I love the concept of a ‘puffy’ planet! The exoplanets discovered that fall into this category are typically the same size of Jupiter but 1/10th the mass! They tend to orbit their host star at close in orbits and are hot but one has been found that is different from the normal. This Neptune-mass exoplanet has been thought to be cooler but still have a lower density. The James Webb Space Telescope (JWST) has recently discovered that tidal energy from its elliptical orbit keeps its interior churning and puffs it out.
WASP-107b is more than three quarters the volume of Jupiter but, like most fluffy planets, is one-tenth the mass making it one of the least dense planets known. Its unusual property however is that whilst most puffy planets are hot, WASP-107b is relatively cool. This goes against initial observations which had also suggested, due to its mass, radius and age it was thought to have a small rock core with a hydrogen and helium rich atmosphere.
Recent observations of this exoplanet by the JWST revealed far less methane in the atmosphere than expected. The orientation of the orbit making it edge on to us means we can study the planet’s atmosphere by examining the light from the star as it passes through the gas. This technique known as transmission spectroscopy can be used to identify the signatures of gasses in the star’s spectrum. Using JWSTs Near-Infrared Camera and Mid-Infrared Instrument and data from Hubble’s Wide Field Camera 3, the abundances of methane, water vapour, carbon dioxide, carbon monoxide, sulphur dioxide and ammonia could be revealed.
Not only did this reveal the lack of methane but also provided evidence that hot gas from lower altitudes was mixing with cooler gas layers from higher up. One of the properties of methane is that it is unstable at high temperatures and, beyond 1200 degrees the bonds between hydrogen and carbon breakdown. This is not the case with other carbon based molecules suggesting the higher temperature. It suggests that the interior of the planet must be hotter than thought with a more massive core than expected. It’s thanks to JWST’s higher level of sensitivity that the mystery looks like it may finally have been solved.
The team, led by Luis Welbanks from Arizona State University (ASU) explored a number of possibilities. First that it had more mass in its core than first expected. If this was true then the atmosphere is likely to have contracted as the planet cooled. In time and, without a source of heat to give the atmosphere energy and cause it to expand, the planet should be much smaller than observed. Even though the planet orbits the star at a distance of of just over 8 million kilometres it still does not get enough energy to drive the inflation of the atmosphere.
One theory is that the higher internal temperatures are generated by tidal heating.

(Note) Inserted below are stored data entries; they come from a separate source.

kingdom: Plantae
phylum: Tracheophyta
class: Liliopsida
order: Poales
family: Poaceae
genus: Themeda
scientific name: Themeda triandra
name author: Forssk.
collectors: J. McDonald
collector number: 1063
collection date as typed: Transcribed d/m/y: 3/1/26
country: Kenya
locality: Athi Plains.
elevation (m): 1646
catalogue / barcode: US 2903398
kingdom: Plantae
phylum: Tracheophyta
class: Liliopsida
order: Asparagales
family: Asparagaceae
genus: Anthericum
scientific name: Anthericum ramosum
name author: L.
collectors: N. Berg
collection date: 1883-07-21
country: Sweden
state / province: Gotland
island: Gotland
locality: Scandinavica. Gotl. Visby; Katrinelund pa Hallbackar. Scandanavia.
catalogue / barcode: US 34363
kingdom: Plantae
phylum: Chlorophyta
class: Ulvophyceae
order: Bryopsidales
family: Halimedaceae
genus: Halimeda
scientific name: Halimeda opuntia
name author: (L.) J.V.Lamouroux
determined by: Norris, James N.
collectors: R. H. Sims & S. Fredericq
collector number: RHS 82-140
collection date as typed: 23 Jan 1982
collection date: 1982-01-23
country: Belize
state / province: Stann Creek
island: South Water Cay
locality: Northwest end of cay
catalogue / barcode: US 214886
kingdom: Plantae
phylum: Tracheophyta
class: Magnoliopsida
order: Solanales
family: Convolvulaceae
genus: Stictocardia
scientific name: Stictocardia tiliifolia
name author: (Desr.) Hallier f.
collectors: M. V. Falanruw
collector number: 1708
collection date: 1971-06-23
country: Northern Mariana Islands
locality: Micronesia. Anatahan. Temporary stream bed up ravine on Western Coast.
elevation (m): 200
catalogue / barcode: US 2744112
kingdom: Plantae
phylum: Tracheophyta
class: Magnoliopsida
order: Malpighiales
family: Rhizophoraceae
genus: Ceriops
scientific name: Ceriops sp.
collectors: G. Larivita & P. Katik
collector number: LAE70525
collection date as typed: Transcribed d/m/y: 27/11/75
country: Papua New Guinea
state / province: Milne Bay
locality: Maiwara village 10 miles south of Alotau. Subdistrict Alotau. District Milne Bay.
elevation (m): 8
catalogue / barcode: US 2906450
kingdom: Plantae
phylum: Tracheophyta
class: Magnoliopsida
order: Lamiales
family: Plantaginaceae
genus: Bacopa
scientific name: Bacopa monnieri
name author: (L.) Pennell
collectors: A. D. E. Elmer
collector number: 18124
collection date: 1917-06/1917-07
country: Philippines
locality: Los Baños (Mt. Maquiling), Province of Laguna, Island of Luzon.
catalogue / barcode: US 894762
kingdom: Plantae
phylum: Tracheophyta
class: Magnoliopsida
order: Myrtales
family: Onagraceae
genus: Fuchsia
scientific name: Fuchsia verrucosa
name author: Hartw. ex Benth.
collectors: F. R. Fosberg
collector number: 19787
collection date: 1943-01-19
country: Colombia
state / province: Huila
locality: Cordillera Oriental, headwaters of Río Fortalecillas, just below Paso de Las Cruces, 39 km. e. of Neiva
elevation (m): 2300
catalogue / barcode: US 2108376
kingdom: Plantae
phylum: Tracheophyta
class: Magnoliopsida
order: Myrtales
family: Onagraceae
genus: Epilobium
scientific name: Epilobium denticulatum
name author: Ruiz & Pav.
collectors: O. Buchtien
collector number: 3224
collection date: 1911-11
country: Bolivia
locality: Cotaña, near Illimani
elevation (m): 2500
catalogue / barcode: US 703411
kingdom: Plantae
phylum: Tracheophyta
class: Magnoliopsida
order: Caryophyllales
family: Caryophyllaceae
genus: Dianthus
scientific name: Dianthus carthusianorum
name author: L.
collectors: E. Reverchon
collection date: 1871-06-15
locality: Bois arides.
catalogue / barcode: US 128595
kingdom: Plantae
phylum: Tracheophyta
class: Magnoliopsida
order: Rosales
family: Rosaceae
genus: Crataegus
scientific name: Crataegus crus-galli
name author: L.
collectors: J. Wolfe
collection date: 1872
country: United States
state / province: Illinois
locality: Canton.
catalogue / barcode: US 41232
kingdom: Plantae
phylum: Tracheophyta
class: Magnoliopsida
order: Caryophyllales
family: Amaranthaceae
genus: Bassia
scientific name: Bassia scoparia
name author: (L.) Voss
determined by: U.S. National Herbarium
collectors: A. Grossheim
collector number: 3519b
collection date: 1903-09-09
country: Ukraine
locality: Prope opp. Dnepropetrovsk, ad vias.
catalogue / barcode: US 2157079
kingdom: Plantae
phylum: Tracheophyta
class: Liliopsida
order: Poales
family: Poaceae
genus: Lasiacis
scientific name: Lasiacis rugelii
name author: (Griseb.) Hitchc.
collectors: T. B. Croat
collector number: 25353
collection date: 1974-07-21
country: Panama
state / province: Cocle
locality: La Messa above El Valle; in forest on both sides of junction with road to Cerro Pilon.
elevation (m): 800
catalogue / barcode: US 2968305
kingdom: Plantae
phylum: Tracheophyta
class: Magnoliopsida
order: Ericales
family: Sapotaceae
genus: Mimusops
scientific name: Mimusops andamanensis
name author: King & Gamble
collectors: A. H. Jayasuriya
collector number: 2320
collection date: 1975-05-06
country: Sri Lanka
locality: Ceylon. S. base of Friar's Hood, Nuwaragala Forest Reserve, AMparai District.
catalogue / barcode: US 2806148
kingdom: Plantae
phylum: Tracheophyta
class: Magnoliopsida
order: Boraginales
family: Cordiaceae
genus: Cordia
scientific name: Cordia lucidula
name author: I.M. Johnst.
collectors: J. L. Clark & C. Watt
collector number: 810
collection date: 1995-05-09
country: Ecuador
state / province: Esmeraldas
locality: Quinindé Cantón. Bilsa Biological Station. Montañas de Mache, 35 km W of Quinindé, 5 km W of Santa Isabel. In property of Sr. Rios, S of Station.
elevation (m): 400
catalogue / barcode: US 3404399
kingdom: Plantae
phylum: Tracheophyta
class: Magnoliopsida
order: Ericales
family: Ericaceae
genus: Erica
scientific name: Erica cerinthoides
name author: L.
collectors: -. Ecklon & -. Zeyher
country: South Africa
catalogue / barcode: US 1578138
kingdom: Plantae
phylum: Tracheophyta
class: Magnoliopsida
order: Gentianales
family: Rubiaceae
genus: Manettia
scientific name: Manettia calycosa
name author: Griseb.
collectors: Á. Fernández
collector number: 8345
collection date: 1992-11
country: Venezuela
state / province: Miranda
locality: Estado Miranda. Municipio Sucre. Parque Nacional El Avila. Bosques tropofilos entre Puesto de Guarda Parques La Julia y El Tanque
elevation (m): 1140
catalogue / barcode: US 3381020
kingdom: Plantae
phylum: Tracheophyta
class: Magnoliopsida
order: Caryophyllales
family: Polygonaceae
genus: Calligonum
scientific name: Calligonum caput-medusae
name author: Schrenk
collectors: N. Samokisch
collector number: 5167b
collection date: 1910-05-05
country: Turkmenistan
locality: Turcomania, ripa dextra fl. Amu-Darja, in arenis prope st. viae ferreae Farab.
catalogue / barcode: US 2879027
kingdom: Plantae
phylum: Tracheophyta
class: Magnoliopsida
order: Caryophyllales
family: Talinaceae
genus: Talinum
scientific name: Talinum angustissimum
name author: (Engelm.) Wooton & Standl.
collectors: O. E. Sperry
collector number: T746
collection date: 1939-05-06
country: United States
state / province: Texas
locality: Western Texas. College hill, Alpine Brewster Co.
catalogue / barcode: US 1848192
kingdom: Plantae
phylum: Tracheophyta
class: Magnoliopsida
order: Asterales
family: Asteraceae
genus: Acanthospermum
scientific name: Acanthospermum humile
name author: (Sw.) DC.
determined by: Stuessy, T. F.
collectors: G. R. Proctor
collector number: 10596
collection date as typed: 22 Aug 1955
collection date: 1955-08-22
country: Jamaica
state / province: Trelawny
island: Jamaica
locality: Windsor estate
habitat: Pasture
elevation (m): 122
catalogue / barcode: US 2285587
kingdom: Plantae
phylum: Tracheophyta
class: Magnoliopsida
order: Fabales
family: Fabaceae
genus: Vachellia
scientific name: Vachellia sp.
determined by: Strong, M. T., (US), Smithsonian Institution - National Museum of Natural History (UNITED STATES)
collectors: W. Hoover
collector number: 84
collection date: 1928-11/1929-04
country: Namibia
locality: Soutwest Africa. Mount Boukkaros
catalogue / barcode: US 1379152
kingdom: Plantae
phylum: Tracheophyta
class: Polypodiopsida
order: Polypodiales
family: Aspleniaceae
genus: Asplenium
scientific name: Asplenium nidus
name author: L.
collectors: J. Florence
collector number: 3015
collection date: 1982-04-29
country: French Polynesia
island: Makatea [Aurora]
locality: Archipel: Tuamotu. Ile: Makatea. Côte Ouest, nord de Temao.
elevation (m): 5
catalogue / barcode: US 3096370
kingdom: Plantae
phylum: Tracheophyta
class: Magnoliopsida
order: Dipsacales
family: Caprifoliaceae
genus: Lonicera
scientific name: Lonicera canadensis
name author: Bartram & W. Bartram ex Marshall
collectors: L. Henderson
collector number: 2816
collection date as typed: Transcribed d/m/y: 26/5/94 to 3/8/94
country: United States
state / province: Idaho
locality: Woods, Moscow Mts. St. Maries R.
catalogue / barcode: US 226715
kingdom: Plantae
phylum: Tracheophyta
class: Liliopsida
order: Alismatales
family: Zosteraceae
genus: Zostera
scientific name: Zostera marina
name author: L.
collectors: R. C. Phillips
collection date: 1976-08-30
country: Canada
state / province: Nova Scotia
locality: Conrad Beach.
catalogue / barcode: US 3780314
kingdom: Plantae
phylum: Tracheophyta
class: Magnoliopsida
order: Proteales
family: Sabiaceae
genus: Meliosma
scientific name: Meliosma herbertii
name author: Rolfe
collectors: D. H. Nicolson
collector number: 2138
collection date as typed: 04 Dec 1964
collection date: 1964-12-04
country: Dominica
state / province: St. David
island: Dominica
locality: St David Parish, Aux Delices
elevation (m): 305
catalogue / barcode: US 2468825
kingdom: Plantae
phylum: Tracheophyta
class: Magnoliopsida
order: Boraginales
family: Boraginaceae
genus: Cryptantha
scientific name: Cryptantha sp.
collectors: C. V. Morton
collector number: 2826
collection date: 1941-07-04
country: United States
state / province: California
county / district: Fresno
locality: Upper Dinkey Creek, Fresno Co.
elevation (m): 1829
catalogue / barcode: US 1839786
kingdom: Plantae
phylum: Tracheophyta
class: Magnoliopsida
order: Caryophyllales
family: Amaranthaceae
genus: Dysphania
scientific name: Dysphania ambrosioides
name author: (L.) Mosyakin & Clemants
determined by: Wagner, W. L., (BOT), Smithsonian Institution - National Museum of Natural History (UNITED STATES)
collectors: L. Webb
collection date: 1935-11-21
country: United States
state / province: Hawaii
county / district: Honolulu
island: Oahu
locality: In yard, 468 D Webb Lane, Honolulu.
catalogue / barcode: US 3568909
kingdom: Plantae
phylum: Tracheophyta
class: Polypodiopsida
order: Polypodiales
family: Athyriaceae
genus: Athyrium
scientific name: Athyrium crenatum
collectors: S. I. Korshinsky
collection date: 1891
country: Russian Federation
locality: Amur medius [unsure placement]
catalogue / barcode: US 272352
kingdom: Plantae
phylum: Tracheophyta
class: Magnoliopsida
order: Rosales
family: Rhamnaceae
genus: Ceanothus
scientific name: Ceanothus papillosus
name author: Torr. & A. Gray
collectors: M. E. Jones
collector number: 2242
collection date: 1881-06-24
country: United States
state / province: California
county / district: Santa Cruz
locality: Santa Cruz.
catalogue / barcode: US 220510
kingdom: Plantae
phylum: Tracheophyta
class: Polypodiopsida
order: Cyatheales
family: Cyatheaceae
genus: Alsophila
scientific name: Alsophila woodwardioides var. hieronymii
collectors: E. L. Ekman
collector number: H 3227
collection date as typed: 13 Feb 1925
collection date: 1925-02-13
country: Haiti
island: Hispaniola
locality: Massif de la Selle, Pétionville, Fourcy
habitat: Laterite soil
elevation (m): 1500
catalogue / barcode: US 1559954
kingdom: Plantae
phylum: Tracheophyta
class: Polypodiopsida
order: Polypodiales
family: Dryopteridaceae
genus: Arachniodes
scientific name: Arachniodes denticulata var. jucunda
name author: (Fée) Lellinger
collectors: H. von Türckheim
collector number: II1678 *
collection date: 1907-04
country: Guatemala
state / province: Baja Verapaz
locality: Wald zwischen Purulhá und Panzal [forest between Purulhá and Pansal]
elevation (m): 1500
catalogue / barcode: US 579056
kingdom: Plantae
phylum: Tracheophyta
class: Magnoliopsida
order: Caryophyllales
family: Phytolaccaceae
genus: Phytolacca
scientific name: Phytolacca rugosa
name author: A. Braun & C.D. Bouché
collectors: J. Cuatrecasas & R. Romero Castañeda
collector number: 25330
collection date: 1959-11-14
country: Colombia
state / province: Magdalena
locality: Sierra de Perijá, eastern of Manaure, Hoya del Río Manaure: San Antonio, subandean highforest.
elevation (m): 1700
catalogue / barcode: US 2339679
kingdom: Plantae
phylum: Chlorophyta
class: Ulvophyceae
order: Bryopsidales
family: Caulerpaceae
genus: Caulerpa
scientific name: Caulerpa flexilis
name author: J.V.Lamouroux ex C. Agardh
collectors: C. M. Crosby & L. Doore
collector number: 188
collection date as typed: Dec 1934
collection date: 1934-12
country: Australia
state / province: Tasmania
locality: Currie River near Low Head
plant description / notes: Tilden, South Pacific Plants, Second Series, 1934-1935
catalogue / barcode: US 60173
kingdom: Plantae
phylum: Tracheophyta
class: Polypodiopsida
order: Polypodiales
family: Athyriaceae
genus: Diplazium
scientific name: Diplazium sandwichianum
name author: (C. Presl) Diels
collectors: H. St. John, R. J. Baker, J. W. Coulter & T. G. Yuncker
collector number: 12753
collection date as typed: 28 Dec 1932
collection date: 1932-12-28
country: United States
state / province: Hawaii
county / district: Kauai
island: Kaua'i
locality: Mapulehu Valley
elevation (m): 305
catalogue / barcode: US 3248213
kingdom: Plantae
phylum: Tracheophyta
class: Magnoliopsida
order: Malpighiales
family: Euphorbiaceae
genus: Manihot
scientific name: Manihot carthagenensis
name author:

In just the same way that the gravitational force of Jupiter causes tidal heating on Io, the highly elliptical orbit of WASP-107b could be the answer. As the planet swings by the host star in its non-circular orbit it is squished and squashed providing a source of heat.
Understanding the source of heat on WASP-107b has helped the team learn more about the properties and processes. Knowing how much energy is there helps to determine the proportions of other elements like carbon, nitrogen, oxygen and sulphur. Calculating this helps to determine the mass of the core which, according to the recent studies reveal is twice as massive as originally estimated.